One thing that is missed in federal filings like the 10-Ks and 10-Qs are discussions of strategy and tactics. While discussions of strategy appear in securities registration statements or in boilerplate form each year in the annual report, hearing tactical updates on how strategies are being carried out gives an investor a better idea of what is happening at the company. The business world is highly dynamic -- things change every day, week, month, quarter, and year. How the company adapts to changes, which is the tactical side of business, tells an investor as much (or more) about the quality of the company as a highly detailed statement of mission and strategy.
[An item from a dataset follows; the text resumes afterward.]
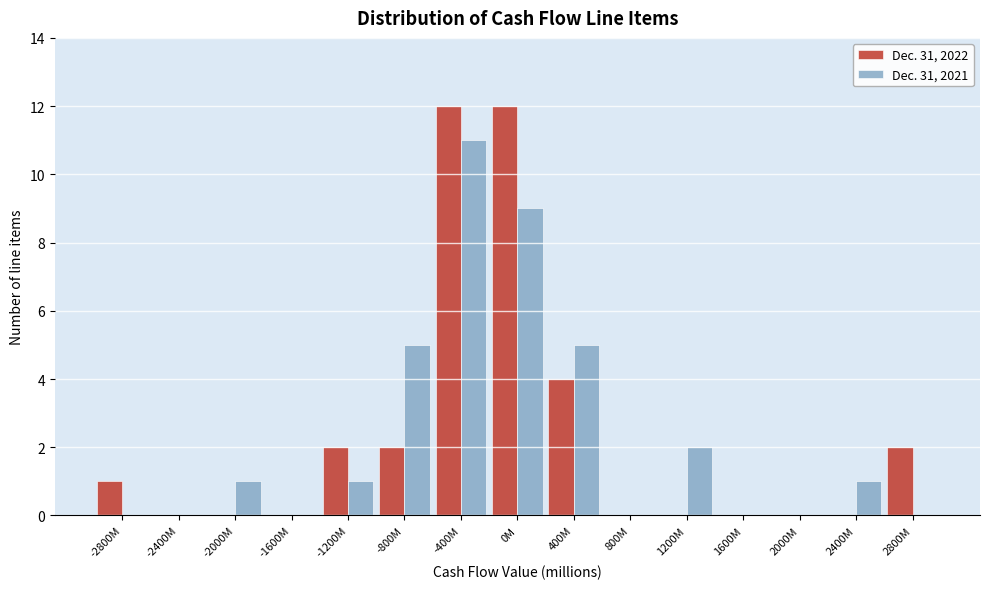

Reading left to right, transcribe all the data shown in this chart.

Dec. 31, 2022: -2800M=1	-2400M=0	-2000M=0	-1600M=0	-1200M=2	-800M=2	-400M=12	0M=12	400M=4	800M=0	1200M=0	1600M=0	2000M=0	2400M=0	2800M=2
Dec. 31, 2021: -2800M=0	-2400M=0	-2000M=1	-1600M=0	-1200M=1	-800M=5	-400M=11	0M=9	400M=5	800M=0	1200M=2	1600M=0	2000M=0	2400M=1	2800M=0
Being able to listen to a conference call helps an investor know what the company is planning. If a company's management tells investors and analysts during the conference call that their plans are A, B, and C for the coming period, it's much easier to assess the progress of the business over time. Without an informed idea of the yardsticks by which a company's management measures its own success, it's harder for an investor to know what he should be looking for.
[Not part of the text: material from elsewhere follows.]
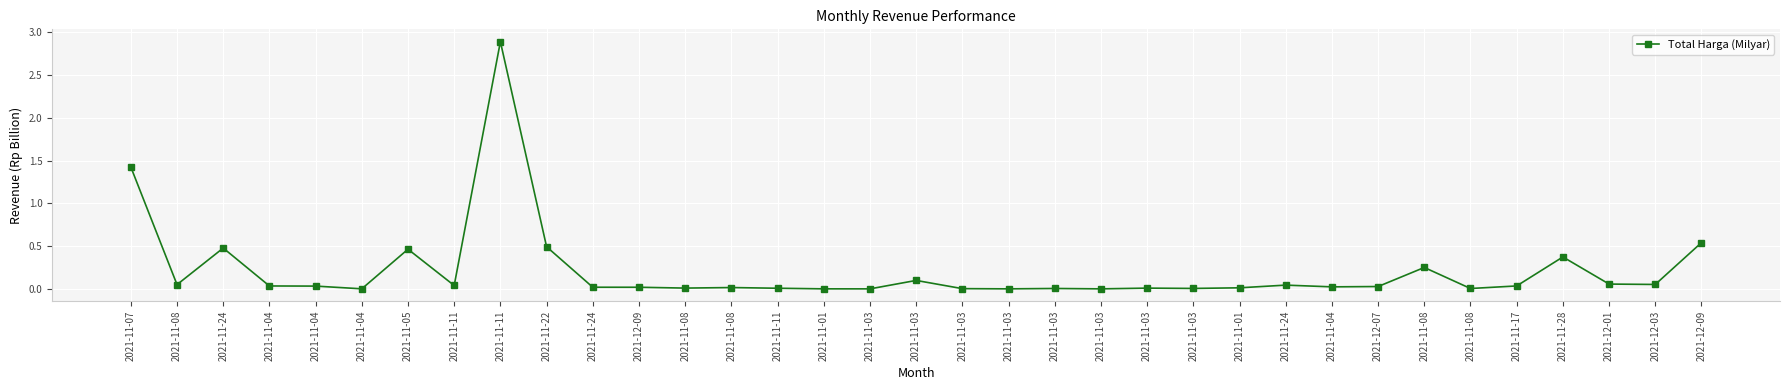

Between 2021-11-04 and 2021-11-08, which is larger?

2021-11-04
This has morphed itself into the whole game of meeting or beating estimates, but making its projected EPS number isn't the only way to tell how a company did during the quarter and the year. On the conference call, the company can talk about margins, what sort of unit growth and pricing it is looking for, what sort of production challenges its is facing, the competitive environment, what customers are thinking, what challenges vendors are facing, and how various units have performed. Though some companies will say everything an investor needs to know in the press release, it's rare to never that you'll see the above issues in a quarterly earnings press release.
In the end, conference calls are what an investor makes of them. There may be only one piece of information that rounds out an investor's knowledge so that the investor will buy more stock. There may be a particularly illuminating interchange between an executive and a questioner on the call. The management's discussion of a particular set of issues may lead an investor to correct his approach to looking at the company or to gauging the company's success.
Whatever it is that each particular investor gets out of the call, it's highly important to listen to them at least once in a while to stay in touch with what's happening at the company. No other medium besides the conference call can provide the level of detail or the dynamics of real-time interchanges between informed followers of the company and its owners. That includes the annual meeting or the annual report. If you owned a private business, you would want to be able to hear a couple times a year how things are going, and not just on a superficial level. It's no different with a public company, especially when secondhand information can get garbled, misunderstood, and miscommunicated by the time it gets to the poor investor that didn't get to listen to the call.
Should you own a company that gives investors access to the conference call or conference call replay, that's great. If the company is reluctant to open it up to you, explain that you are an owner and that you are genuinely interested in what's happening with the business. The more that people ask about it, the more companies will understand that it's an important issue to their investors. At some point, access will be a standard feature of being an owner of publicly traded companies -- and there will be a lot informed and rational shareholders of publicly traded companies when that comes to pass.